Payment Intents: one-time charges
Subscriptions aren’t the only model. For one-time purchases, Payment Intents give full control over the payment flow while keeping card details off your server.
export async function createPaymentIntent(amount: number, currency: string) {
const intent = await stripe.paymentIntents.create({
amount: amount * 100,
currency,
automatic_payment_methods: { enabled: true },
});
return { clientSecret: intent.client_secret };
}
import { useStripe, useElements, PaymentElement } from '@stripe/react-stripe-js';
function PaymentForm() {
const stripe = useStripe();
const elements = useElements();
async function handleSubmit(e: React.FormEvent) {
e.preventDefault();
if (!stripe || !elements) return;
await stripe.confirmPayment({
elements,
confirmParams: { return_url: `${window.location.origin}/success` },
});
}
return (
<form onSubmit={handleSubmit}>
<PaymentElement />
<button type="submit">Pay</button>
</form>
);
}
The server creates the intent and returns a client secret.
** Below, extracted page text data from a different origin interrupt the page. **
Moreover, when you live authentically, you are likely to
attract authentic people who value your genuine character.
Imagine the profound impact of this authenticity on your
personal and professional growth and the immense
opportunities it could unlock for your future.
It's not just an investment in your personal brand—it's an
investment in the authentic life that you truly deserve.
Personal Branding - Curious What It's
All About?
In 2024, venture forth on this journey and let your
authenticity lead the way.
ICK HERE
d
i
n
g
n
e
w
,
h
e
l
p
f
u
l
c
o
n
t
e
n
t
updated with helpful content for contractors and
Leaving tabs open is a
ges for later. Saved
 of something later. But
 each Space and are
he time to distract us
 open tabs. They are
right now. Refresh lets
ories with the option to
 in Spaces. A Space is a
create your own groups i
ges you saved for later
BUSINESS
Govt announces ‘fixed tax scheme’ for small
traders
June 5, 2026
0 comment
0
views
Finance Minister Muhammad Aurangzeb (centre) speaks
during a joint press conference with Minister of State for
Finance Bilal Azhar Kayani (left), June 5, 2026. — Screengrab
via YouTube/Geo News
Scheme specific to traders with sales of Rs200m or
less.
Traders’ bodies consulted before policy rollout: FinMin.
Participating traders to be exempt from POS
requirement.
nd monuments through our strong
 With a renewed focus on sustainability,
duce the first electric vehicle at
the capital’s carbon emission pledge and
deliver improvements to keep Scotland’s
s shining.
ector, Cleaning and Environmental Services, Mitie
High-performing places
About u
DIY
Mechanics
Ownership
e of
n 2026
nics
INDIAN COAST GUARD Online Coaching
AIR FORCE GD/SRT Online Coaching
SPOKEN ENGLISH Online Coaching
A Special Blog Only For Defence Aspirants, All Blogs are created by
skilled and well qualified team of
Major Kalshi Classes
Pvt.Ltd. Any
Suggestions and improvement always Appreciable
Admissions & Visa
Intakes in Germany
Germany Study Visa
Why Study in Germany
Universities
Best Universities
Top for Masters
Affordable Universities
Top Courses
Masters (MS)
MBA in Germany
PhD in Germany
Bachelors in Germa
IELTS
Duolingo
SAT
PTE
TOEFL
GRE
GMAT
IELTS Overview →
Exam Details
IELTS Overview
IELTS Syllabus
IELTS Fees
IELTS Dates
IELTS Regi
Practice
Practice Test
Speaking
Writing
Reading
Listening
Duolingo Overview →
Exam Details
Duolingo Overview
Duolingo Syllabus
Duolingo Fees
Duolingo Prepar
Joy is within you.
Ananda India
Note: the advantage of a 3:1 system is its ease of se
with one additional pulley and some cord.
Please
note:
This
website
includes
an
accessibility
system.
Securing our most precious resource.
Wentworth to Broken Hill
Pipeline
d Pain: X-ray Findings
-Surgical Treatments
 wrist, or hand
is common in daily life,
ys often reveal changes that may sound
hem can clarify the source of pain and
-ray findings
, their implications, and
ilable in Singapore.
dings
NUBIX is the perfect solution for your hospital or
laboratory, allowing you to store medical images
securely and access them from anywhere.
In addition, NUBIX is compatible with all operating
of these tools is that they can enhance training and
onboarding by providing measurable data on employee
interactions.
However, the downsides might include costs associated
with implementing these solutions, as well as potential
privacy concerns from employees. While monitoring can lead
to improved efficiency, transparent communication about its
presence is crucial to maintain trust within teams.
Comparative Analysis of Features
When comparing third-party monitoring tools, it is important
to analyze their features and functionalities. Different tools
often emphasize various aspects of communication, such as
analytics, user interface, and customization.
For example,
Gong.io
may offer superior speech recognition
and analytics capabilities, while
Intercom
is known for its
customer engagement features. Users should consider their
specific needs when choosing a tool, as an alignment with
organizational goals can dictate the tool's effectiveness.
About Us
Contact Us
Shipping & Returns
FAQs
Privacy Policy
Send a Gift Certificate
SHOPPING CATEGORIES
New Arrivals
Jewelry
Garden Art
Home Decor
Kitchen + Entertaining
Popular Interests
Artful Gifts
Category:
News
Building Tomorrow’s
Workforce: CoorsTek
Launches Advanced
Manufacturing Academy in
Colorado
The frontend uses Stripe Elements to collect payment details and confirm. The PaymentElement component adapts to the customer’s region, showing relevant payment methods like iDEAL, Bancontact, or SEPA debit alongside cards. Card numbers go directly to Stripe, never through your server.
Testing locally with the Stripe CLI
Stripe’s CLI forwards webhook events to your local server. No tunneling service, no deployment needed.
stripe listen --forward-to localhost:3000/api/webhooks/stripe
Trigger specific events to test your handlers in isolation.
stripe trigger checkout.session.completed
stripe trigger invoice.payment_failed
stripe trigger customer.subscription.deleted
Each command sends a realistic payload with proper signatures. Combined with Stripe’s test mode API keys (prefixed with sk_test_), you can simulate the entire payment lifecycle, successful charges, failed renewals, cancellations, without processing real money. Always verify that your webhook handler updates the database correctly for each event before going live.
Conclusion
Stripe handles the hard parts of payments: PCI compliance, payment method diversity, subscription state machines, and hosted billing UI. The developer’s job is to wire the SDK correctly, trust webhooks as the source of truth, and keep the database in sync with Stripe’s events. The TypeScript SDK makes every API call type-safe, and the Stripe CLI makes local testing painless. For any project that needs to charge users, Stripe removes months of infrastructure work and lets you ship the product.